*Exercise task*. Quote every text line from the records below verbatim, leaving out the pictures.

*Material provided*.
==========

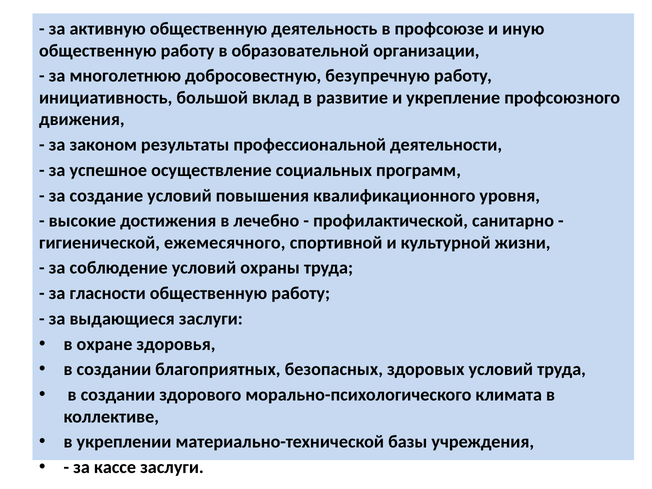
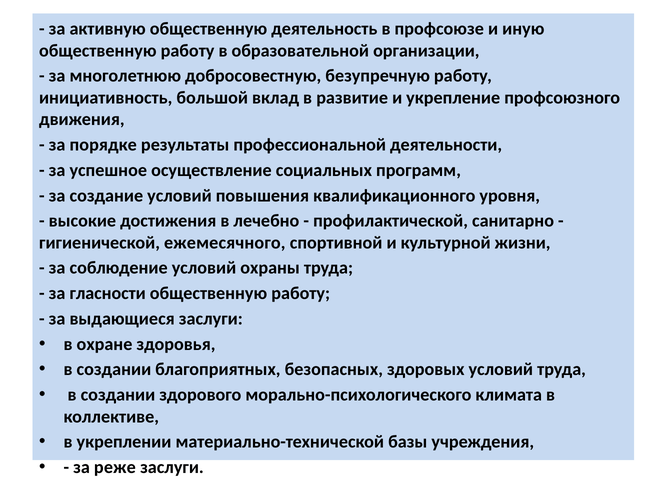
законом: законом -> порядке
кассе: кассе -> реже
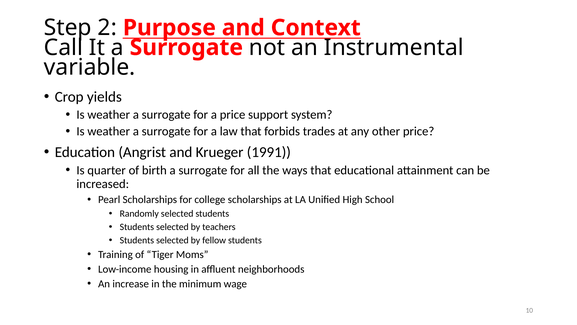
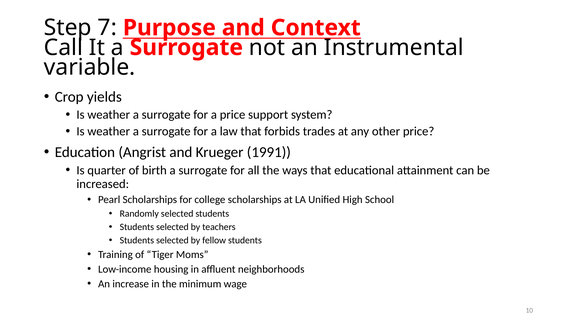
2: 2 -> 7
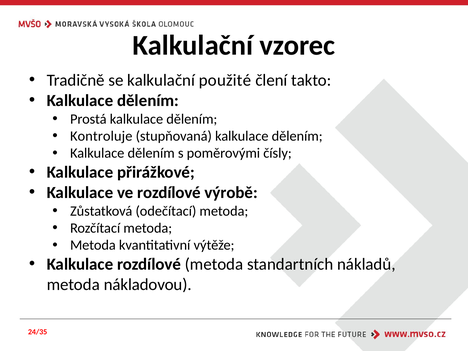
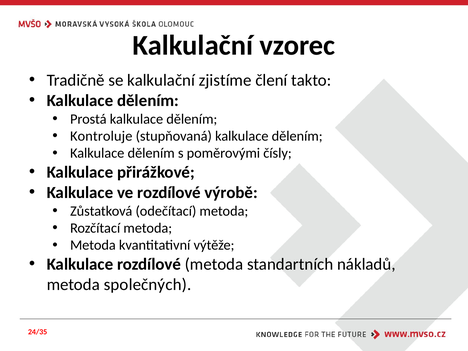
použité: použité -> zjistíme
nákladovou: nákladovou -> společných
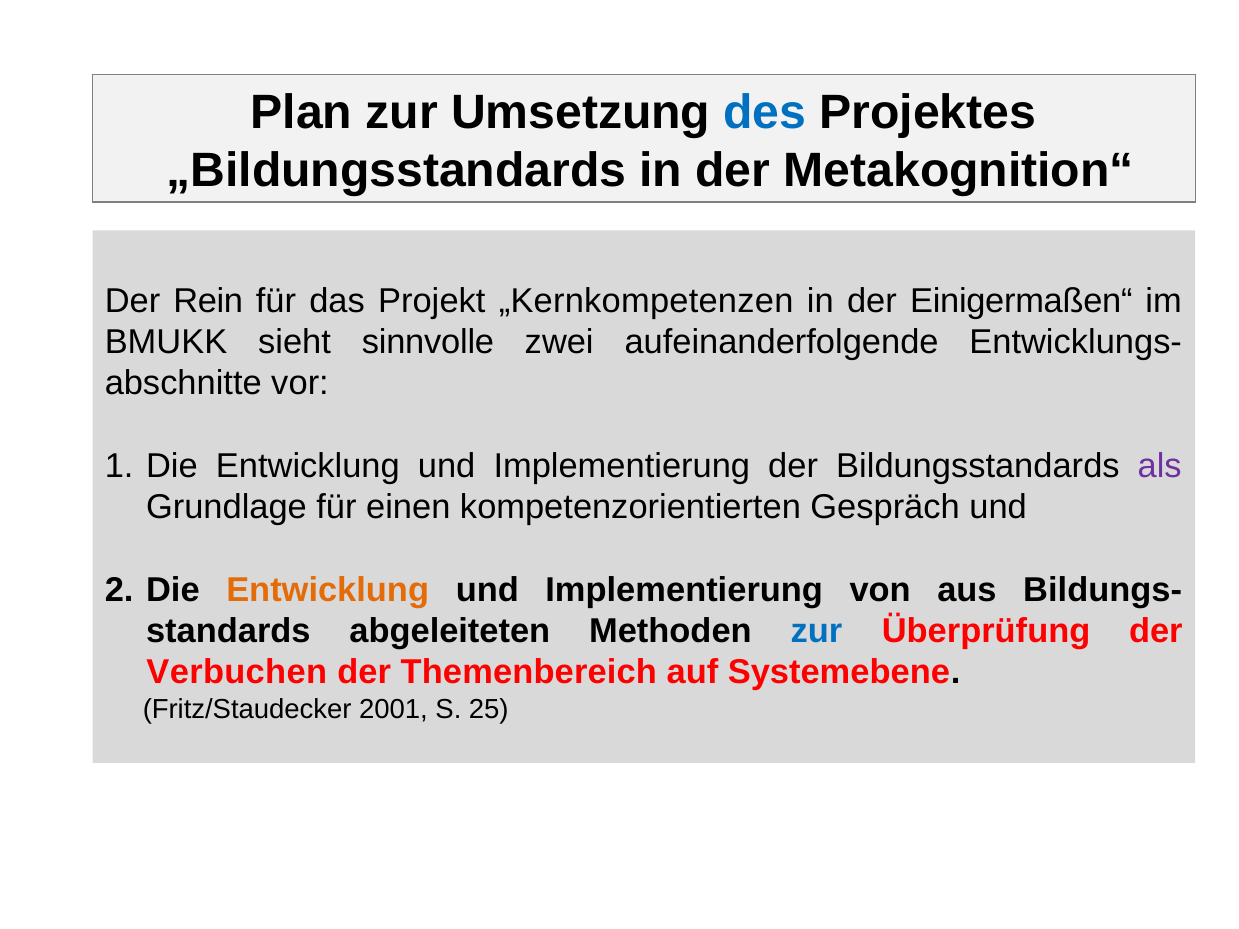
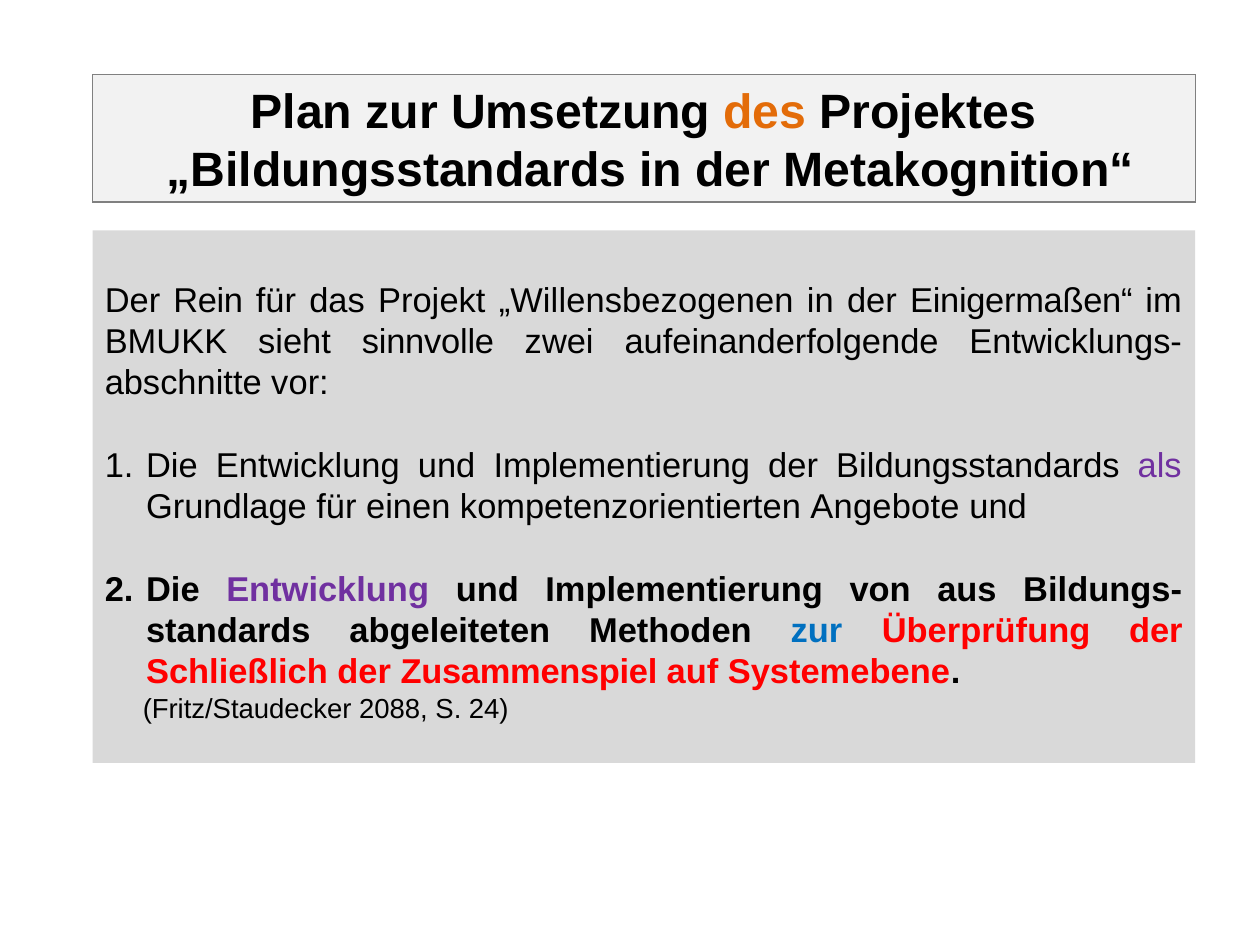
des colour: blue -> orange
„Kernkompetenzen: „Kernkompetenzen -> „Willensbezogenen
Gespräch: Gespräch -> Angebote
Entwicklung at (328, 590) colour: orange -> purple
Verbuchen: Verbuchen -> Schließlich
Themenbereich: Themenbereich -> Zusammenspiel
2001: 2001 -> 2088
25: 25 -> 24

==========

*Result for this task*.
законом: законом -> порядке
кассе: кассе -> реже
2: 2 -> 7
použité: použité -> zjistíme
nákladovou: nákladovou -> společných
des colour: blue -> orange
„Kernkompetenzen: „Kernkompetenzen -> „Willensbezogenen
Gespräch: Gespräch -> Angebote
Entwicklung at (328, 590) colour: orange -> purple
Verbuchen: Verbuchen -> Schließlich
Themenbereich: Themenbereich -> Zusammenspiel
2001: 2001 -> 2088
25: 25 -> 24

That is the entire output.